I see the pictures this time.
The belt looks nice and dry but you are right it's been in there awhile. Interesting that the reference marks are still on the backside. I have seen them completely gone on my belts when they are 60,000 miles old.
The tensioner is like new and belt seems tight enough from where I'm looking.
Until you can get the marks together you don't know if anything has happened.
Can you sneak in a view of the distributors rotor button?

The camshaft mark looks to be near enough to the top but might be off a tiny bit in relation to what I can see of the protruding plastic bump under the lip on the rear cover.
It is probably parallax playing its game with the eye balls! You got to look down the tooth like a rifle gun sights. The glove box mirror works wonders, if you are not a dentist! (:-)
The lobes, but I can see only one, should be seen like a dogs ears when it thinks it's being scolded. Up and outwards but in opposing directions.
This means the under sides are not pushing on the bucket shims.

CB has it right to tell you to put a blob of white in the crankshaft pulley's Tiny sliced-in notch as it shows up well in the pictures. The camshaft sprocket white is nice.
I also wanted to say that a 15/16" socket will fit the crankshaft.

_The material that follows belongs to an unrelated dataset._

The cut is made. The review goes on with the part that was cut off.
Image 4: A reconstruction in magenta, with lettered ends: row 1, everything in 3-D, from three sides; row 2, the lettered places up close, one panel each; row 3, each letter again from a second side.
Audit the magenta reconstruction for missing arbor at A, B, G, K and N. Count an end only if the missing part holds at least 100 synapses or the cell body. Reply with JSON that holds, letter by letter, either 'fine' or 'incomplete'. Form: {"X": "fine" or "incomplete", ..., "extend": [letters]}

It's .937 equal .944 for mm.
In a pinch you use what will work, despite the technicalities or you won't be working!
Probably the same socket with a tolerance +/- overlay during manufacturing and get stamped according later. Quite a few of the two different tools overlap each other in size for being so close.

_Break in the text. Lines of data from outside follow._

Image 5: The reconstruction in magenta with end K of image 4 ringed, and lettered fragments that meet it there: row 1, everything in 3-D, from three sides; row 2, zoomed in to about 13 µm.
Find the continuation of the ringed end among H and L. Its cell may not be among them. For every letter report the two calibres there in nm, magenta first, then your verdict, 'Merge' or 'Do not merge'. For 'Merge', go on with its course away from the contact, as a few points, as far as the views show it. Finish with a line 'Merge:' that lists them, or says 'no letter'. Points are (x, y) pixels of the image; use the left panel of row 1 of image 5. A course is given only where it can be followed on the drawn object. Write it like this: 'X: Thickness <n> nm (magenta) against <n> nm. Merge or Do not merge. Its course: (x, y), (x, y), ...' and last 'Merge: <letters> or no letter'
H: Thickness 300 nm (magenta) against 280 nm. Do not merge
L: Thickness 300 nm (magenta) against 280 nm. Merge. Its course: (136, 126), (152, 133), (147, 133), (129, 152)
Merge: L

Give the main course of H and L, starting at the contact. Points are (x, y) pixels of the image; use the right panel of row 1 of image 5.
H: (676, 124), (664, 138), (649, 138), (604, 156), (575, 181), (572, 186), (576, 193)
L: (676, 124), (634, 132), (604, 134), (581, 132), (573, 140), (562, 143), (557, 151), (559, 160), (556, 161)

I see you have lots of room in front. The fan is off but the clutch is still there.
Do you also have the radiator out? If not, I guess the fan shroud still comes out that way?
I remove the fan and the clutch as an assembly by unbolting the four nuts in front of the water pump pulley.
My point is, "there maybe" a bolt for the front cover, behind that pulley?
Look at videos for a bolt behind there.
Videos are so tidy and miss leading sometimes. They do make it look like it's all a straight forward, walk-in the park, flat out easy job.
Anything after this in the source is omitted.